W niedzielę 11 lutego w pobliżu granicy z Ukrainą w Mołdawii znaleziono wrak irańskiego drona Shahed, który został użyty podczas kolejnego ataku Rosji w Ukrainę. O znalezisku w pobliżu obwodu odeskiego Zgłoszone w służbie prasowej policji granicznej Mołdawii.
Według funkcjonariuszy organów ścigania szczątki spadły w pobliżu jednej z mołdawskich wiosek przygranicznych, Etulii. Mołdawska wieś znajduje się 4 km od granicy z Ukrainą i graniczy z obwodem odeskim. Należy zauważyć, że Etulia znajduje się 10 km od ukraińskiego miasta portowego Reni, które jest aktywnie atakowane przez Rosjan.
Wrak drona znaleziono w pobliżu mołdawskiej wsi Etulia
Służba prasowa policji poinformowała, że teren wokół wraku został odgrodzony kordonem. Z badania wynika, że wrak drona nie stwarza ryzyka i niebezpieczeństwa dla okolicznych mieszkańców.
Funkcjonariusze organów ścigania sugerowali, że dron spadł na terytorium Mołdawii w nocy 10 lutego, kiedy Rosjanie po raz kolejny zaatakowali przygraniczny obszar obwodu odeskiego.
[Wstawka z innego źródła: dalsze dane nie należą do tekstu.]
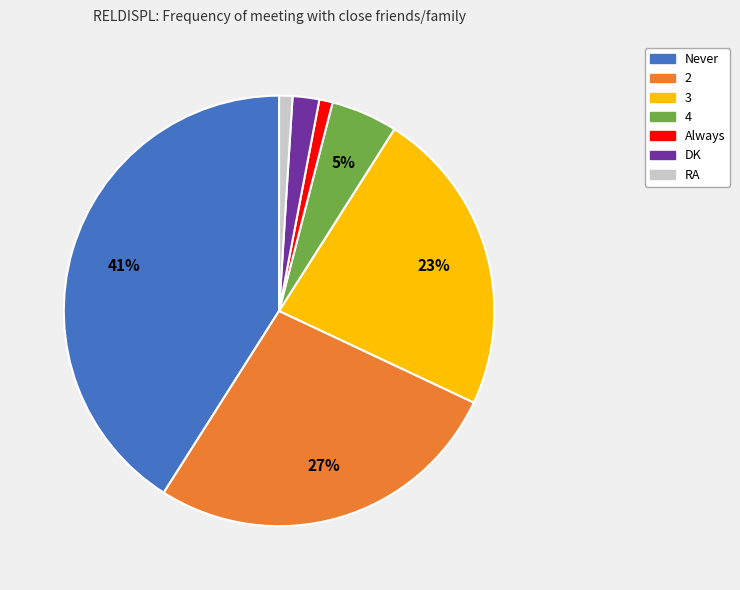

Does any single category account for the majority?

No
Policja rozważa również możliwość, że wrak bezzałogowca należy do drona zestrzelonego przez ukraińską obronę przeciwlotniczą.
„Wojna Rosji przeciwko Ukrainie znów zbliża się do Mołdawii. Dzisiejsze odkrycie wraku drona Shahed w południowej Mołdawii jest kolejnym dobitnym przypomnieniem ponurej rzeczywistości, z którą mamy do czynienia., – Skomentował spadające szczątki, prezydent Mołdawii Maia Sandu.
Zdaniem prezydenta Mołdawii agresja Rosji zagraża całemu kontynentowi. Dlatego Maia Sandu podkreśliła, że wsparcie dla Ukrainy powinno być kontynuowane.
Nawiasem mówiąc, to nie pierwszy raz, kiedy wrak dronów został odnaleziony przez kraje graniczące z Ukrainą. W szczególności 4 września Ministerstwo Spraw Zagranicznych Ukrainy poinformowało, że w nocy w rejonie portu Izmail na terytorium Rumunii spadły i eksplodowały rosyjskie drony kamikadze Shahed-136. Kilka dni później, 9 września, w Rumunii odnaleziono wrak kolejnego drona kamikadze, o czym kraj ten poinformował już NATO.